__What this exercise asks__:
(1) Transcribe the passage on Greek-Turkish contacts, starting with "Greece fully defends" and going on through "of national defense.".
(2) The passage on Greek-Turkish contacts names five ongoing contact cycles. List them.

__Exercise passage__:
On the other hand, there is no such thing as a “non-packaged” discussion, as the other side always puts it. There are however five ongoing contact cycles of differing legal and political context. First, we have the exploratory talks on the delimitation of the continental shelf and the EEZ in the Aegean and the Eastern Mediterranean that fall within the clear framework of the international law of the sea. Second, there are bilateral contacts on confidence building measures (CBMs), particularly on aeronautical matters. Third, there are bilateral contacts within the institutional framework of NATO. Fourth, there are contacts on financial and trade cooperation. Fifth, there are the general political contacts between the two governments. The process under the auspices of the UN secretary-general on the Cyprus question as an international theme, in which the two countries participate as guarantor powers, is also added to all these. This whole set of processes and contacts can and must proceed without any delay and with a sense of a single strategic framework. 

Greece fully defends its sovereignty. However, it does not want the Aegean to be a “Greek lake,” but a sea open to international maritime navigation. Konstantinos Karamanlis said that many times. Greece wants to activate its sovereign rights on the continental shelf and the EEZ in the Aegean and the Eastern Mediterranean. Obviously it does not want to exclude Turkey, which has its rightful place under the international law of the sea, from the Mediterranean. This is a framework of principles that no one internationally can object to.


Evangelos Venizelos is a former deputy prime minister, minister of foreign affairs and minister of national defense.

__Record extracts__:
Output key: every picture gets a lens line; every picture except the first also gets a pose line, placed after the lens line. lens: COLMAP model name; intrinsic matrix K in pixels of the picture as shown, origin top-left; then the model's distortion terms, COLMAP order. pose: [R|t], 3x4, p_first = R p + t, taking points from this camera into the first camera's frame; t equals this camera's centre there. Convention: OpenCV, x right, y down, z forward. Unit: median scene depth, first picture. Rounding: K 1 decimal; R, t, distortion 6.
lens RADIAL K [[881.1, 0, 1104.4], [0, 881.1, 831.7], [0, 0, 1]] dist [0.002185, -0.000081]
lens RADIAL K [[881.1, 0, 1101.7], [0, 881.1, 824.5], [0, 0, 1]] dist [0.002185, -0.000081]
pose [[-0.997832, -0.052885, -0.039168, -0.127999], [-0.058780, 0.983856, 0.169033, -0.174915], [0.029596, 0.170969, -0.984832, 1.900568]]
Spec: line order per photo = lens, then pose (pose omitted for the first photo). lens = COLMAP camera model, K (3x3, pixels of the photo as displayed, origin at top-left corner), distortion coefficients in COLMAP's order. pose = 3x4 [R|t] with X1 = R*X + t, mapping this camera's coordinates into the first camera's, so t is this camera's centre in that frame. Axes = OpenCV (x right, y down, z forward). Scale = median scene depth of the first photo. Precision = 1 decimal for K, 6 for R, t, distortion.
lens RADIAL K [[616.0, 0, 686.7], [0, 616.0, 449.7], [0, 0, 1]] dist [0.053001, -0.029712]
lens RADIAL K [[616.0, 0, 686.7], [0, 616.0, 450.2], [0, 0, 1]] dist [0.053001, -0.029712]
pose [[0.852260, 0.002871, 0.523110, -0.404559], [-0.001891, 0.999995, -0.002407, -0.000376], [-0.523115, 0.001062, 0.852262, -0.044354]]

__Answers to each task__:
(1)
Greece fully defends its sovereignty. However, it does not want the Aegean to be a “Greek lake,” but a sea open to international maritime navigation. Konstantinos Karamanlis said that many times. Greece wants to activate its sovereign rights on the continental shelf and the EEZ in the Aegean and the Eastern Mediterranean. Obviously it does not want to exclude Turkey, which has its rightful place under the international law of the sea, from the Mediterranean. This is a framework of principles that no one internationally can object to.


Evangelos Venizelos is a former deputy prime minister, minister of foreign affairs and minister of national defense.

(2)
- Exploratory talks on the delimitation of the continental shelf and the EEZ in the Aegean and the Eastern Mediterranean
- Bilateral contacts on confidence building measures (CBMs), particularly on aeronautical matters
- Bilateral contacts within the institutional framework of NATO
- Contacts on financial and trade cooperation
- General political contacts between the two governments